__Exercise__:
The whole listing is to be printed again exactly.

__Exercise data__:

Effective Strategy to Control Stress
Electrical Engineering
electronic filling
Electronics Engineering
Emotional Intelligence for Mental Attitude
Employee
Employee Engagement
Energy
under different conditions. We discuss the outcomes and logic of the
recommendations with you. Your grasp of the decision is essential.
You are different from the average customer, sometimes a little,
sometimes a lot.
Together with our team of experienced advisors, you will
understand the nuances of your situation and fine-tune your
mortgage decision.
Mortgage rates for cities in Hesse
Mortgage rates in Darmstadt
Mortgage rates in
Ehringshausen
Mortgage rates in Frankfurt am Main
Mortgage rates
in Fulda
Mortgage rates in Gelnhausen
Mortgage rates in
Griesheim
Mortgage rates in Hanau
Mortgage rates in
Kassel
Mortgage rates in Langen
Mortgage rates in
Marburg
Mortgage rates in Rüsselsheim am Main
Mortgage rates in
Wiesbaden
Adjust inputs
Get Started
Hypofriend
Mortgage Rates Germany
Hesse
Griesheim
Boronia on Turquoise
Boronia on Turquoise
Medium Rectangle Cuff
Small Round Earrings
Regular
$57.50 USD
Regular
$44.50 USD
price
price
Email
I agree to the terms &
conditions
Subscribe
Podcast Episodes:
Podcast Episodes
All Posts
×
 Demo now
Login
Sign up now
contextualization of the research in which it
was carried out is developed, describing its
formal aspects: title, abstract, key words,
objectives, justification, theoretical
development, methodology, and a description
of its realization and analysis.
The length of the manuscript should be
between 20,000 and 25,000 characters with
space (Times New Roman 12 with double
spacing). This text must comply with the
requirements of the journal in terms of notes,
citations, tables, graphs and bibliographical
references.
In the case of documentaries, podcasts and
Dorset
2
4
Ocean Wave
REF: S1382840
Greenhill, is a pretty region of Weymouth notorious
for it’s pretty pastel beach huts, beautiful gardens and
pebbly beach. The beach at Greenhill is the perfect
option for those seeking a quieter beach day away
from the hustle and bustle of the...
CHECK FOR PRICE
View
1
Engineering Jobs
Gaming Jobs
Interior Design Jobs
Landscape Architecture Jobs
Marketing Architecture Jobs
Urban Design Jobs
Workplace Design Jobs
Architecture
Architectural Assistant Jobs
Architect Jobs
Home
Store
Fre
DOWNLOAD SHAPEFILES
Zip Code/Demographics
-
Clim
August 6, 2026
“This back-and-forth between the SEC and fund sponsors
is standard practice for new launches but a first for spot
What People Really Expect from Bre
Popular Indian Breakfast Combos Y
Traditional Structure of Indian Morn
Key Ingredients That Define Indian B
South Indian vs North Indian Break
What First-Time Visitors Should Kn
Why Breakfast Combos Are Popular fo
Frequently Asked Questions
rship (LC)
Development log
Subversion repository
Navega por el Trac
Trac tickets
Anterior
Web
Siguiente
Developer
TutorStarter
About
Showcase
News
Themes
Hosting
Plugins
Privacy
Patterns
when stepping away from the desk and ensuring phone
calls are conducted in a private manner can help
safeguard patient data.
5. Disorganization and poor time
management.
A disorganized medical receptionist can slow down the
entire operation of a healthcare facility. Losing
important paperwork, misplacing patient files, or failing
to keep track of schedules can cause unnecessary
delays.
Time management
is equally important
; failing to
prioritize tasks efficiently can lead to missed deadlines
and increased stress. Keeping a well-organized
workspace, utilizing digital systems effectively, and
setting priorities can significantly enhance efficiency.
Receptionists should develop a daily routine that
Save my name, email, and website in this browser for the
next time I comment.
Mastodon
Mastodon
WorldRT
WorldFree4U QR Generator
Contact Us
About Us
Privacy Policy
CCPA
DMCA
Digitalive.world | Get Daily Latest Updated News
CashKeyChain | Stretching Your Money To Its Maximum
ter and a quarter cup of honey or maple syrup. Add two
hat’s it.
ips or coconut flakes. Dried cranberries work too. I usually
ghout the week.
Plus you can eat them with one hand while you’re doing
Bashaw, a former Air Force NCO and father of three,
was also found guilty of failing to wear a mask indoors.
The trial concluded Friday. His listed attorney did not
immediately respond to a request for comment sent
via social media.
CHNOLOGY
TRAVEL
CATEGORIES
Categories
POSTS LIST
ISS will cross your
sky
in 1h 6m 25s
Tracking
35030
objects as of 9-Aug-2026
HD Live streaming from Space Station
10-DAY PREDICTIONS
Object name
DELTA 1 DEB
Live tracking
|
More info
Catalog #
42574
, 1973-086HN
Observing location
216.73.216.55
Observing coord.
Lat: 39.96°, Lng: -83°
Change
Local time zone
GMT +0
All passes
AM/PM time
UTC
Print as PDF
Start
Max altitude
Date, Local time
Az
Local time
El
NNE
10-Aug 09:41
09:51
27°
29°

__Completed exercise__:
Effective Strategy to Control Stress
Electrical Engineering
electronic filling
Electronics Engineering
Emotional Intelligence for Mental Attitude
Employee
Employee Engagement
Energy
under different conditions. We discuss the outcomes and logic of the
recommendations with you. Your grasp of the decision is essential.
You are different from the average customer, sometimes a little,
sometimes a lot.
Together with our team of experienced advisors, you will
understand the nuances of your situation and fine-tune your
mortgage decision.
Mortgage rates for cities in Hesse
Mortgage rates in Darmstadt
Mortgage rates in
Ehringshausen
Mortgage rates in Frankfurt am Main
Mortgage rates
in Fulda
Mortgage rates in Gelnhausen
Mortgage rates in
Griesheim
Mortgage rates in Hanau
Mortgage rates in
Kassel
Mortgage rates in Langen
Mortgage rates in
Marburg
Mortgage rates in Rüsselsheim am Main
Mortgage rates in
Wiesbaden
Adjust inputs
Get Started
Hypofriend
Mortgage Rates Germany
Hesse
Griesheim
Boronia on Turquoise
Boronia on Turquoise
Medium Rectangle Cuff
Small Round Earrings
Regular
$57.50 USD
Regular
$44.50 USD
price
price
Email
I agree to the terms &
conditions
Subscribe
Podcast Episodes:
Podcast Episodes
All Posts
×
 Demo now
Login
Sign up now
contextualization of the research in which it
was carried out is developed, describing its
formal aspects: title, abstract, key words,
objectives, justification, theoretical
development, methodology, and a description
of its realization and analysis.
The length of the manuscript should be
between 20,000 and 25,000 characters with
space (Times New Roman 12 with double
spacing). This text must comply with the
requirements of the journal in terms of notes,
citations, tables, graphs and bibliographical
references.
In the case of documentaries, podcasts and
Dorset
2
4
Ocean Wave
REF: S1382840
Greenhill, is a pretty region of Weymouth notorious
for it’s pretty pastel beach huts, beautiful gardens and
pebbly beach. The beach at Greenhill is the perfect
option for those seeking a quieter beach day away
from the hustle and bustle of the...
CHECK FOR PRICE
View
1
Engineering Jobs
Gaming Jobs
Interior Design Jobs
Landscape Architecture Jobs
Marketing Architecture Jobs
Urban Design Jobs
Workplace Design Jobs
Architecture
Architectural Assistant Jobs
Architect Jobs
Home
Store
Fre
DOWNLOAD SHAPEFILES
Zip Code/Demographics
-
Clim
August 6, 2026
“This back-and-forth between the SEC and fund sponsors
is standard practice for new launches but a first for spot
What People Really Expect from Bre
Popular Indian Breakfast Combos Y
Traditional Structure of Indian Morn
Key Ingredients That Define Indian B
South Indian vs North Indian Break
What First-Time Visitors Should Kn
Why Breakfast Combos Are Popular fo
Frequently Asked Questions
rship (LC)
Development log
Subversion repository
Navega por el Trac
Trac tickets
Anterior
Web
Siguiente
Developer
TutorStarter
About
Showcase
News
Themes
Hosting
Plugins
Privacy
Patterns
when stepping away from the desk and ensuring phone
calls are conducted in a private manner can help
safeguard patient data.
5. Disorganization and poor time
management.
A disorganized medical receptionist can slow down the
entire operation of a healthcare facility. Losing
important paperwork, misplacing patient files, or failing
to keep track of schedules can cause unnecessary
delays.
Time management
is equally important
; failing to
prioritize tasks efficiently can lead to missed deadlines
and increased stress. Keeping a well-organized
workspace, utilizing digital systems effectively, and
setting priorities can significantly enhance efficiency.
Receptionists should develop a daily routine that
Save my name, email, and website in this browser for the
next time I comment.
Mastodon
Mastodon
WorldRT
WorldFree4U QR Generator
Contact Us
About Us
Privacy Policy
CCPA
DMCA
Digitalive.world | Get Daily Latest Updated News
CashKeyChain | Stretching Your Money To Its Maximum
ter and a quarter cup of honey or maple syrup. Add two
hat’s it.
ips or coconut flakes. Dried cranberries work too. I usually
ghout the week.
Plus you can eat them with one hand while you’re doing
Bashaw, a former Air Force NCO and father of three,
was also found guilty of failing to wear a mask indoors.
The trial concluded Friday. His listed attorney did not
immediately respond to a request for comment sent
via social media.
CHNOLOGY
TRAVEL
CATEGORIES
Categories
POSTS LIST
ISS will cross your
sky
in 1h 6m 25s
Tracking
35030
objects as of 9-Aug-2026
HD Live streaming from Space Station
10-DAY PREDICTIONS
Object name
DELTA 1 DEB
Live tracking
|
More info
Catalog #
42574
, 1973-086HN
Observing location
216.73.216.55
Observing coord.
Lat: 39.96°, Lng: -83°
Change
Local time zone
GMT +0
All passes
AM/PM time
UTC
Print as PDF
Start
Max altitude
Date, Local time
Az
Local time
El
NNE
10-Aug 09:41
09:51
27°
29°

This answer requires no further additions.